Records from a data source

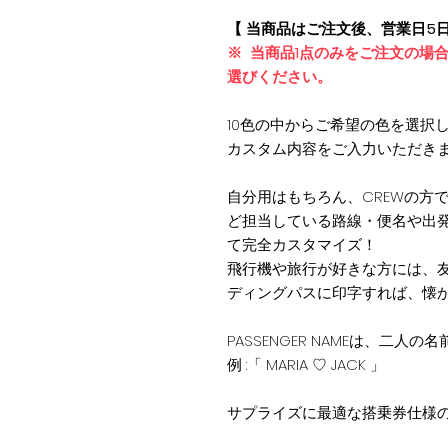
【 当商品はご注文後、営業日5
※ 当商品1点のみをご注文の場
選びください。
10色の中からご希望の色を選択
カスタム内容をご入力いただき
自分用はもちろん、CREWの方
ど担当している路線・便名や出
て完全カスタマイズ！
飛行機や旅行が好きな方には、
ディングパスに印字すれば、懐
PASSENGER NAMEは、二人の名前
例 :「 MARIA ♡ JACK 」
サプライズに最適な搭乗券仕様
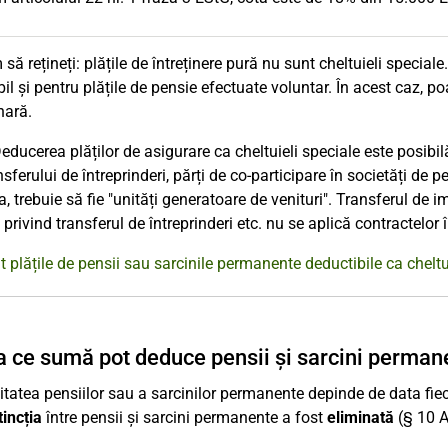
să rețineți: plățile de întreținere pură nu sunt cheltuieli special
bil și pentru plățile de pensie efectuate voluntar. În acest caz, p
nară.
Deducerea plăților de asigurare ca cheltuieli speciale este posib
nsferului de întreprinderi, părți de co-participare în societăți de 
 trebuie să fie "unități generatoare de venituri". Transferul de imo
a privind transferul de întreprinderi etc. nu se aplică contractelor
 plățile de pensii sau sarcinile permanente deductibile ca cheltu
a ce sumă pot deduce pensii și sarcini perman
itatea pensiilor sau a sarcinilor permanente depinde de data fie
tincția
între pensii și sarcini permanente a fost
eliminată
(§ 10 A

▸ About this task: From the line containing "a privind transferul" to the last line of the data above, copy each line exactly and add nothing.

▸ Final answer:
a privind transferul de întreprinderi etc. nu se aplică contractelor
 plățile de pensii sau sarcinile permanente deductibile ca cheltu
a ce sumă pot deduce pensii și sarcini perman
itatea pensiilor sau a sarcinilor permanente depinde de data fie
tincția
între pensii și sarcini permanente a fost
eliminată
(§ 10 A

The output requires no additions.